In some sense, it is like a protest vote against reality.
HN at its finest: majority of the discussion on this article is about gold, and not the actual article.
Yes, it's a frustratingly common practice to read a headline, think of something you want to say based on that. Come to the comments, flick open the article to briefly check the comment isn't incompatible.
Then upon finding the comment completely off-topic, post it anyway with the disclaimer, "hehe, I thought this would be about <topic they had always intended to talk about>".
Sometimes it'll just be a way to show off they know about some obscure other meaning. In other cases like this one it's just because they want to rant about something else entirely.
I'm sure someone will dig through my post history to find I've done the same, but I have earnestly tried to cut down on it, because it's a very frustrating experience for anyone who did want to engage with the article as written, not the article as imagined.
It would be interesting to see basic protection for this built into a platform. Only let users comment if they've clicked on the link, + X seconds where X is the minimum amount of time it should take to read the article.
It would be impossible to reach mass popularity, but I can see it gaining a following among people like us who see it as a positive.
To be fair, gold the metal is significantly more interesting than gold the medal.
Winning has become everything because the consequences of losing (or not competing) are increasingly harsh.
In retrospect, the article was what one should have expected given the second half of the title. And it was quite interesting. But yeah, I thought this would be about the bullion gold.
I think most winners these days are cheaters because it makes sense to cheat. Living life as a 'free' honest person nowadays is almost as bad as being in jail... So of course, given less than a 50% chance of going to jail, most people will happily cheat through their lives and think the risk is a fair trade-off.

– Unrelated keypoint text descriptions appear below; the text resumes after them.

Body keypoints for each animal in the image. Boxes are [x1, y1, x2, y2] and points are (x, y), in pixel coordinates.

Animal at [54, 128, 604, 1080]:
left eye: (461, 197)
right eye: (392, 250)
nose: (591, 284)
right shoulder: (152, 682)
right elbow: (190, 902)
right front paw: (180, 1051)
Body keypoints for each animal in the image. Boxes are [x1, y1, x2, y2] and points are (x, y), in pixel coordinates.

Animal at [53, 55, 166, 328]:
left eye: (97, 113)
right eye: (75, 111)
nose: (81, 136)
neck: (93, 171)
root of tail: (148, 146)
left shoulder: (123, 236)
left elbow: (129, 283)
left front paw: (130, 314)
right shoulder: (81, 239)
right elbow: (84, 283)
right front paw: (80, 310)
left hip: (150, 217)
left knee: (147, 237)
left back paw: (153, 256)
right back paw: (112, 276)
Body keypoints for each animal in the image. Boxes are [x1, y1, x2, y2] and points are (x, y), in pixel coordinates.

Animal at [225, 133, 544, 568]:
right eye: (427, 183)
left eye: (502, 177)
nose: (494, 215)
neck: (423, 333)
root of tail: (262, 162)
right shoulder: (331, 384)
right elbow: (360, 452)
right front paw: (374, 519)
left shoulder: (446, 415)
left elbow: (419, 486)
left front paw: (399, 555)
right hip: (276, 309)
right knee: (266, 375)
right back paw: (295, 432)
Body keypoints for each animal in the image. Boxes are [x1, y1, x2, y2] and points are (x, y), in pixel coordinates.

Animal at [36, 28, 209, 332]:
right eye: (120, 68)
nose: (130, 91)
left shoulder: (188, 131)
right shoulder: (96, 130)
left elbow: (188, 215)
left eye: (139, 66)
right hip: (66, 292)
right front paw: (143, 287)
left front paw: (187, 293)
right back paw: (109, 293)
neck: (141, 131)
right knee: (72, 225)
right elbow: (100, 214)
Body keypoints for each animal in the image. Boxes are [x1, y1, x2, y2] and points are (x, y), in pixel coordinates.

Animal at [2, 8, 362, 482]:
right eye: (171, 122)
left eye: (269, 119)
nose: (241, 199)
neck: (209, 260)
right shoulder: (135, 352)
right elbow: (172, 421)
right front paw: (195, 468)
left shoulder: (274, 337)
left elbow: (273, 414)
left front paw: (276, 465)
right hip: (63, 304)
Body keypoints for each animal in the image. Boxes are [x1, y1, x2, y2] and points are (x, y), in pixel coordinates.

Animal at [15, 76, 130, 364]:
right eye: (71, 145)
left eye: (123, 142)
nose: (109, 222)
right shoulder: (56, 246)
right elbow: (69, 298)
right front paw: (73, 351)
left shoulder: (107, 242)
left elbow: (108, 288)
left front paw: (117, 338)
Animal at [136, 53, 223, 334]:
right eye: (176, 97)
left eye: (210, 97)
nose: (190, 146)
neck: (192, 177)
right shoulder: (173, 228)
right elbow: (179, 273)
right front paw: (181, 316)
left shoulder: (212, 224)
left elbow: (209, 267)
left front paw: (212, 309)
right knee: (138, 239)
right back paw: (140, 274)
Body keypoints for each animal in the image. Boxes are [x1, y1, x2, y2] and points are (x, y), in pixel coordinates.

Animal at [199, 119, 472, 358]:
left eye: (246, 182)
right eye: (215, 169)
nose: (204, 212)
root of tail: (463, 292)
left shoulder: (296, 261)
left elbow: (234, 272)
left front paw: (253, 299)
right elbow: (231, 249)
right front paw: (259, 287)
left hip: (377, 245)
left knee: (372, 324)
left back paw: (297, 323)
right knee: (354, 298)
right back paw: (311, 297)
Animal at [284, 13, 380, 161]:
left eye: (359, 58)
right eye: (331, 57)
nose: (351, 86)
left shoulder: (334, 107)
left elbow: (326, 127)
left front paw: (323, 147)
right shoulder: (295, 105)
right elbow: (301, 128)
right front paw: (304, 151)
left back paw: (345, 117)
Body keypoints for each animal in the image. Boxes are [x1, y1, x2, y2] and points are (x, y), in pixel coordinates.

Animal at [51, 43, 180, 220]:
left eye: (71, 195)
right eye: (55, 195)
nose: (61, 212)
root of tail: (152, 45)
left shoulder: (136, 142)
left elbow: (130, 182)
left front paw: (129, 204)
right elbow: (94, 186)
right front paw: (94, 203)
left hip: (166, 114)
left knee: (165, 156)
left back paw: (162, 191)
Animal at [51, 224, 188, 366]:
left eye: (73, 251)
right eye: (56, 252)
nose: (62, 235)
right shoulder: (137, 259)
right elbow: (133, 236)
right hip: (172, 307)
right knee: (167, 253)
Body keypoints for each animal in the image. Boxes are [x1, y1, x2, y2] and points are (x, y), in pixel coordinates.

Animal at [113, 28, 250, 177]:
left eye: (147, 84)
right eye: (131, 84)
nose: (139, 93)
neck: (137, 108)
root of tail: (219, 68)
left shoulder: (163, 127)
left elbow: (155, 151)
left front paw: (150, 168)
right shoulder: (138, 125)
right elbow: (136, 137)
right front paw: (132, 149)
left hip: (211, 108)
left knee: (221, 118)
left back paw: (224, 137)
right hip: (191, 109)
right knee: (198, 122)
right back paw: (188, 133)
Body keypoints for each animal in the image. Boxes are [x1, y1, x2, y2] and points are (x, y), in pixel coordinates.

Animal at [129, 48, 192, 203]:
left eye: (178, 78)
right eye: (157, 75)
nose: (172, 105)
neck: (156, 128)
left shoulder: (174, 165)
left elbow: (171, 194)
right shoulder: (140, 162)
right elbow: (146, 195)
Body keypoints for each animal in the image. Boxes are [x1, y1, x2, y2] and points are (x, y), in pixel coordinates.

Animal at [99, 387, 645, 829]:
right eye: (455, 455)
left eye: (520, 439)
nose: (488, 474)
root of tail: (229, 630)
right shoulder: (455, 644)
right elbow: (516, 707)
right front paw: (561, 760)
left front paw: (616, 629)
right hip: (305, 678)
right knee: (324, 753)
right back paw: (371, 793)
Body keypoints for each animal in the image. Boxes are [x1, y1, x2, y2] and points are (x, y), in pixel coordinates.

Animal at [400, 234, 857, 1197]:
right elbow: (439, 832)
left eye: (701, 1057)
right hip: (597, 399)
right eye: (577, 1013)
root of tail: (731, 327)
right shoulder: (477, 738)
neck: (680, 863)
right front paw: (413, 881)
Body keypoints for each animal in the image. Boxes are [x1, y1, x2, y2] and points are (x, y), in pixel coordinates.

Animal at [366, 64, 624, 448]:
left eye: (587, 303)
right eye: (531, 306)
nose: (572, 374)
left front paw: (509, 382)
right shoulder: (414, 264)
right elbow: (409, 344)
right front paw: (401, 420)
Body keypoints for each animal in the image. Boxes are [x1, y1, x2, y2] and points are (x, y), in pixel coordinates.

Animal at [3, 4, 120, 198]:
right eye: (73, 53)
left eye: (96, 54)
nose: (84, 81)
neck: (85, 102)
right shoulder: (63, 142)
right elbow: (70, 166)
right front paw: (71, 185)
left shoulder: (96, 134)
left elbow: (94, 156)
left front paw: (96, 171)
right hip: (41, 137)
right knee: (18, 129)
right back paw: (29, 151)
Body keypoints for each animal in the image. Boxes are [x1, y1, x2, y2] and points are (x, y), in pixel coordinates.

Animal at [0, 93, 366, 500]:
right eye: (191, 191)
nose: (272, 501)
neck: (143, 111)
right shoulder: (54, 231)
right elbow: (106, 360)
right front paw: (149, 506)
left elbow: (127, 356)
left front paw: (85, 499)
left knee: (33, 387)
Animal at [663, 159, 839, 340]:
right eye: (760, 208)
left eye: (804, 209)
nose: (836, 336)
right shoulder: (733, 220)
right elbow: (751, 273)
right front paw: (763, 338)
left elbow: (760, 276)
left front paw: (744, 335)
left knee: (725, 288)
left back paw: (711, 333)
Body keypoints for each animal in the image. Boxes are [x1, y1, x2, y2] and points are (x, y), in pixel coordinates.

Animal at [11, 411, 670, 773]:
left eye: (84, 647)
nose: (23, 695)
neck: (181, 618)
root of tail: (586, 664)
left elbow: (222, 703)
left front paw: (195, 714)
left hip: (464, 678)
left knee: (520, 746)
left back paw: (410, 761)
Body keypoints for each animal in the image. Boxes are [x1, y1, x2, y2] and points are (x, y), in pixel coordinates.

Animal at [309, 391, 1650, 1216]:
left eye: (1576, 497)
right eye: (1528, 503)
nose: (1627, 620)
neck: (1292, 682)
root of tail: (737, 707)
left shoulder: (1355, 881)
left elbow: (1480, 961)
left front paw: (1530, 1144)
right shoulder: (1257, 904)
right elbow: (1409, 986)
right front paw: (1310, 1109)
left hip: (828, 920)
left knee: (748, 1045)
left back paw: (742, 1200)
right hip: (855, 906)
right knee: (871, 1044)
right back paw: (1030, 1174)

Heck, some might think it's a fair trade-off even if you get caught. Just ask Elizabeth Holmes and her millionaire husband.
Comment was deleted :(
Having read (and greatly enjoyed) books by Alonzo Delano and William Lewis Manly recounting their experiences during the California gold rush, I greatly appreciate gold as being able to calculate how much a dollar was worth back then and how much they were making in a day. My calculations say it was around $130 today's dollars.
And the miner towns had ridiculous prices, like a breakfast was in the $2-$5 dollars at some point.
>I greatly appreciate gold as being able to calculate how much a dollar was worth back then and how much they were making in a day
The problem is that the value of gold is not fixed. It may have gone up or down quite a bit since then relative to everything else (not just relative to dollars)
The level of cretinism in HN votes cannot be forecasted, except the conservative "it will exceed the wildest expectations". It baffles the mind how a perfectly legitimate and genuinely interesting comment is fiercely downvoted.
Well one can take consolation with the thought that with the recession and all, very likely a lot of them imbeciles having free time to comment and downvote here are actually rightfully unemployed. Hope it stays that way, they definitely deserve it!
It's down voted because it's off topic.